Two scholarships to the University of Michigan Flint also are awarded through the Blueberry Ambassador program, through funding contributed by Shaltz, Huntington Bank, and UM-Flint. Scholarship recipients this year will be chosen by the classes of Vickie Weiss, a teacher at Grand Blanc Perry Innovation Center, who was awarded the Inspirational Leader Award, Brooke Laine, a fourth-grader at Davison Central Elementary, who was chosen by Shaltz as the Founder’s Award winner. The scholarships are for $6,000 and $12,000, respectively. 

The Founder’s Award is given for a Blueberry Moment that epitomizes what it means to be a Blueberry Ambassador. 

Brooke and her family had gone to dinner and witnessed a waitress pay for a man who didn’t have the money to buy a soda. In response to this, Brooke asked her father to buy the man a meal, in which he obliged. Not only did they send over a prepaid card for his meal, but Brooke wrapped it in a small note saying, “You are loved.” They watched as the man handed something small to the waitress. Moments later, the waitress returned with a tiny angel fashioned out of a paperclip. “I then began to cry because I felt so happy,” Brooke said in her Blueberry Moment submission. 

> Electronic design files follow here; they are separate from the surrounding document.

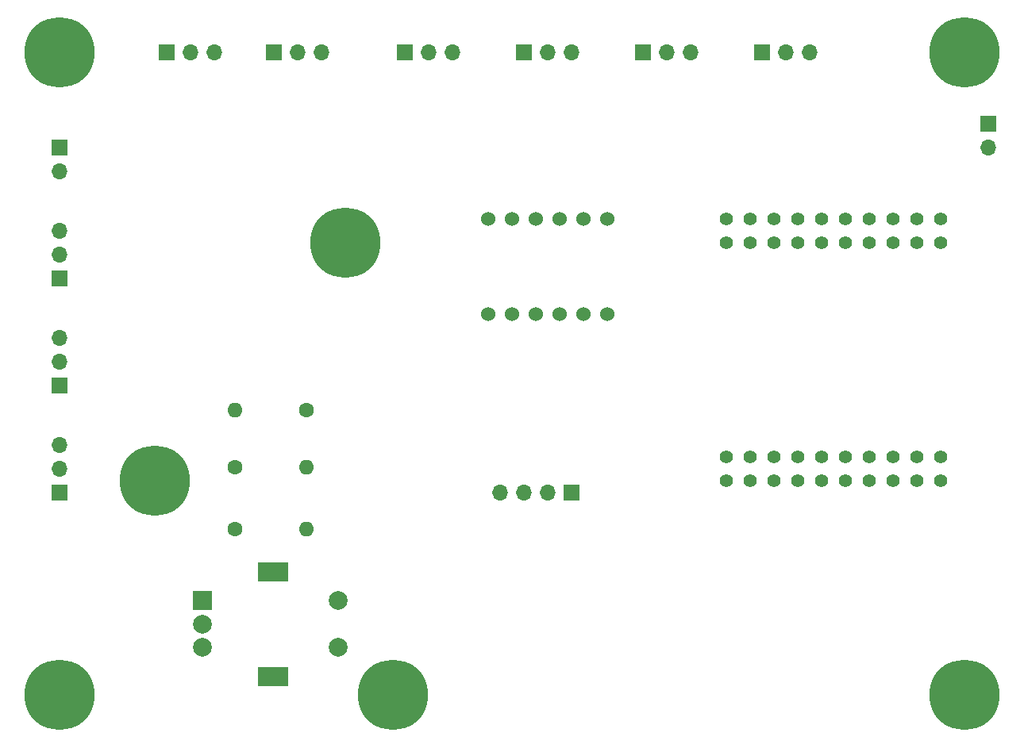
<source format=gbr>
%TF.GenerationSoftware,KiCad,Pcbnew,7.0.6*%
%TF.CreationDate,2025-02-04T21:06:21+01:00*%
%TF.ProjectId,PCB,5043422e-6b69-4636-9164-5f7063625858,rev?*%
%TF.SameCoordinates,Original*%
%TF.FileFunction,Soldermask,Bot*%
%TF.FilePolarity,Negative*%
%FSLAX46Y46*%
G04 Gerber Fmt 4.6, Leading zero omitted, Abs format (unit mm)*
G04 Created by KiCad (PCBNEW 7.0.6) date 2025-02-04 21:06:21*
%MOMM*%
%LPD*%
G01*
G04 APERTURE LIST*
%ADD10C,7.500000*%
%ADD11R,1.700000X1.700000*%
%ADD12O,1.700000X1.700000*%
%ADD13R,2.000000X2.000000*%
%ADD14C,2.000000*%
%ADD15R,3.200000X2.000000*%
%ADD16C,1.600000*%
%ADD17O,1.600000X1.600000*%
%ADD18C,1.400000*%
%ADD19C,1.524000*%
G04 APERTURE END LIST*
D10*
%TO.C,*%
X119380000Y-111760000D03*
%TD*%
%TO.C,*%
X139700000Y-86360000D03*
%TD*%
D11*
%TO.C,J6*%
X158750000Y-66040000D03*
D12*
X161290000Y-66040000D03*
X163830000Y-66040000D03*
%TD*%
D11*
%TO.C,J5*%
X146050000Y-66040000D03*
D12*
X148590000Y-66040000D03*
X151130000Y-66040000D03*
%TD*%
D13*
%TO.C,SW1*%
X124460000Y-124540000D03*
D14*
X124460000Y-129540000D03*
X124460000Y-127040000D03*
D15*
X131960000Y-121440000D03*
X131960000Y-132640000D03*
D14*
X138960000Y-129540000D03*
X138960000Y-124540000D03*
%TD*%
D10*
%TO.C,*%
X205740000Y-66040000D03*
%TD*%
%TO.C,REF\u002A\u002A*%
X119380000Y-111760000D03*
%TD*%
D16*
%TO.C,R1*%
X135520000Y-104180000D03*
D17*
X127900000Y-104180000D03*
%TD*%
D16*
%TO.C,R2*%
X127900000Y-110290000D03*
D17*
X135520000Y-110290000D03*
%TD*%
D10*
%TO.C,*%
X144780000Y-134620000D03*
%TD*%
D11*
%TO.C,J4*%
X208280000Y-73660000D03*
D12*
X208280000Y-76200000D03*
%TD*%
D10*
%TO.C,*%
X205740000Y-134620000D03*
%TD*%
%TO.C,REF\u002A\u002A*%
X139700000Y-86360000D03*
%TD*%
D11*
%TO.C,J7*%
X171450000Y-66040000D03*
D12*
X173990000Y-66040000D03*
X176530000Y-66040000D03*
%TD*%
D18*
%TO.C,U1*%
X203200000Y-83820000D03*
X203200000Y-86360000D03*
X200660000Y-83820000D03*
X200660000Y-86360000D03*
X198120000Y-83820000D03*
X198120000Y-86360000D03*
X195580000Y-83820000D03*
X195580000Y-86360000D03*
X193040000Y-83820000D03*
X193040000Y-86360000D03*
X190500000Y-83820000D03*
X190500000Y-86360000D03*
X187960000Y-83820000D03*
X187960000Y-86360000D03*
X185420000Y-83820000D03*
X185420000Y-86360000D03*
X182880000Y-83820000D03*
X182880000Y-86360000D03*
X180340000Y-83820000D03*
X180340000Y-86360000D03*
X203200000Y-109220000D03*
X203200000Y-111760000D03*
X200660000Y-109220000D03*
X200660000Y-111760000D03*
X198120000Y-109220000D03*
X198120000Y-111760000D03*
X195580000Y-109220000D03*
X195580000Y-111760000D03*
X193040000Y-109220000D03*
X193040000Y-111760000D03*
X190500000Y-109220000D03*
X190500000Y-111760000D03*
X187960000Y-109220000D03*
X187960000Y-111760000D03*
X185420000Y-109220000D03*
X185420000Y-111760000D03*
X182880000Y-109220000D03*
X182880000Y-111760000D03*
X180340000Y-109220000D03*
X180340000Y-111760000D03*
%TD*%
D11*
%TO.C,J9*%
X109220000Y-113030000D03*
D12*
X109220000Y-110490000D03*
X109220000Y-107950000D03*
%TD*%
D19*
%TO.C,U2*%
X154940000Y-93980000D03*
X157480000Y-93980000D03*
X160020000Y-93980000D03*
X162560000Y-93980000D03*
X165100000Y-93980000D03*
X167640000Y-93980000D03*
X154940000Y-83820000D03*
X157480000Y-83820000D03*
X160020000Y-83820000D03*
X162560000Y-83820000D03*
X165100000Y-83820000D03*
X167640000Y-83820000D03*
%TD*%
D16*
%TO.C,R3*%
X127900000Y-116880000D03*
D17*
X135520000Y-116880000D03*
%TD*%
D11*
%TO.C,J11*%
X109220000Y-90170000D03*
D12*
X109220000Y-87630000D03*
X109220000Y-85090000D03*
%TD*%
D10*
%TO.C,REF\u002A\u002A*%
X109220000Y-66040000D03*
%TD*%
D11*
%TO.C,J8*%
X184165000Y-66040000D03*
D12*
X186705000Y-66040000D03*
X189245000Y-66040000D03*
%TD*%
D11*
%TO.C,J2*%
X132080000Y-66040000D03*
D12*
X134620000Y-66040000D03*
X137160000Y-66040000D03*
%TD*%
D11*
%TO.C,J1*%
X120650000Y-66040000D03*
D12*
X123190000Y-66040000D03*
X125730000Y-66040000D03*
%TD*%
D11*
%TO.C,J0*%
X109220000Y-76200000D03*
D12*
X109220000Y-78740000D03*
%TD*%
D11*
%TO.C,J10*%
X109220000Y-101600000D03*
D12*
X109220000Y-99060000D03*
X109220000Y-96520000D03*
%TD*%
D10*
%TO.C,REF\u002A\u002A*%
X144780000Y-134620000D03*
%TD*%
D11*
%TO.C,J3*%
X163820000Y-113030000D03*
D12*
X161280000Y-113030000D03*
X158740000Y-113030000D03*
X156200000Y-113030000D03*
%TD*%
D10*
%TO.C,*%
X109220000Y-66040000D03*
%TD*%
%TO.C,REF\u002A\u002A*%
X109220000Y-134620000D03*
%TD*%
%TO.C,REF\u002A\u002A*%
X205740000Y-66040000D03*
%TD*%
M02*

</source>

When given the award, Brooke said, simply, “Thank you.” The award also comes with a $500 donation to Brooke’s school. 

Weiss, a teacher for 54 years, gave credit to the students and the work they are doing in the community. 

“What a privilege to look out at all you wonderful kids that have been inspired by the Blueberry Ambassador Program … and you will carry it with you forever,” she said. “You will also influence all the people that Mr. Shaltz wanted you to, and so next year, I think I will have to tell them that they need to look for a bigger venue because all of you will have that outreach, and this building won’t hold your influence.”

Woodland Park Academy took home the People’s Choice Award with 13,873 votes, winning $1,000 to use in bettering their community. Coordinator Sarah Doty took the stage with nine students to accept the award.

“We’re a really small school and we were so nervous, but we put everything out there and we’re looking forward to doing some good with our winnings this year,” she said.

More than 20 individual students also took home Blue Ribbon Awards. One student per school district was chosen for a $100 award to be used for their school to do good in the community.